■ Given data ■

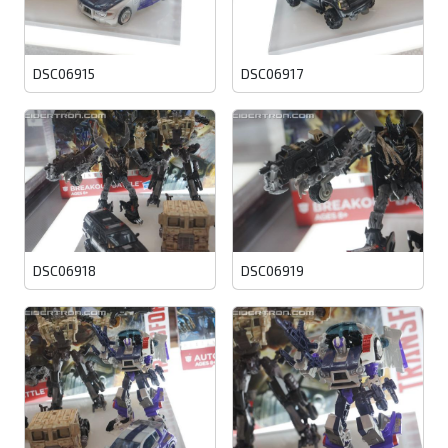
DSC06915
DSC06917
DSC06918
DSC06919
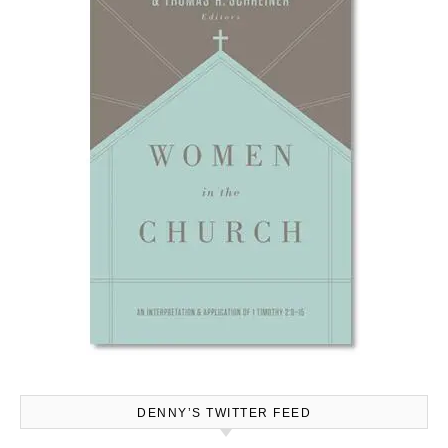
DENNY’S TWITTER FEED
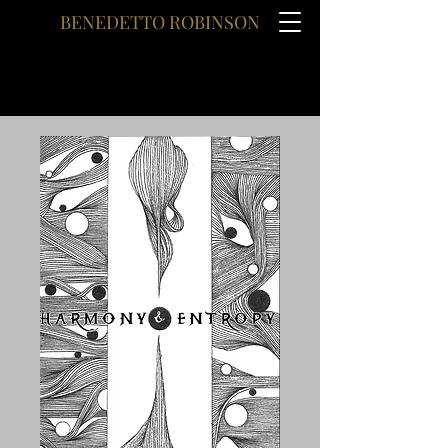
BENEDETTO ROBINSON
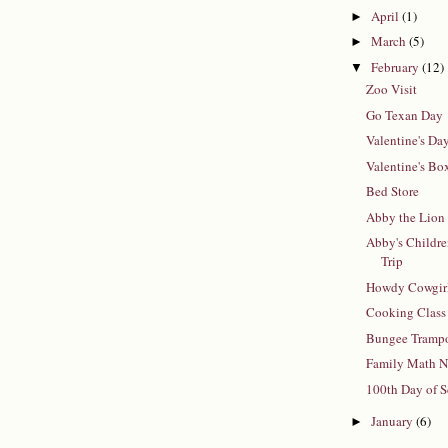
April
(1)
►
March
(5)
►
February
(12)
▼
Zoo Visit
Go Texan Day
Valentine's Da
Valentine's Bo
Bed Store
Abby the Lion
Abby's Childr
Trip
Howdy Cowgirl
Cooking Class
Bungee Tramp
Family Math N
100th Day of 
January
(6)
►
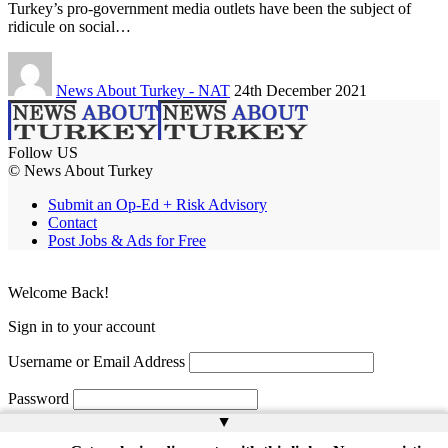
Turkey’s pro-government media outlets have been the subject of
ridicule on social…
News About Turkey - NAT
24th December 2021
Follow US
© News About Turkey
Submit an Op-Ed + Risk Advisory
Contact
Post Jobs & Ads for Free
Welcome Back!
Sign in to your account
Username or Email Address
Password
▲
Remember Me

■ What the task requires ■
Report each line of the records above that contains the word "About", and copy every such line in full.

■ Response to the exercise ■
News About Turkey - NAT
© News About Turkey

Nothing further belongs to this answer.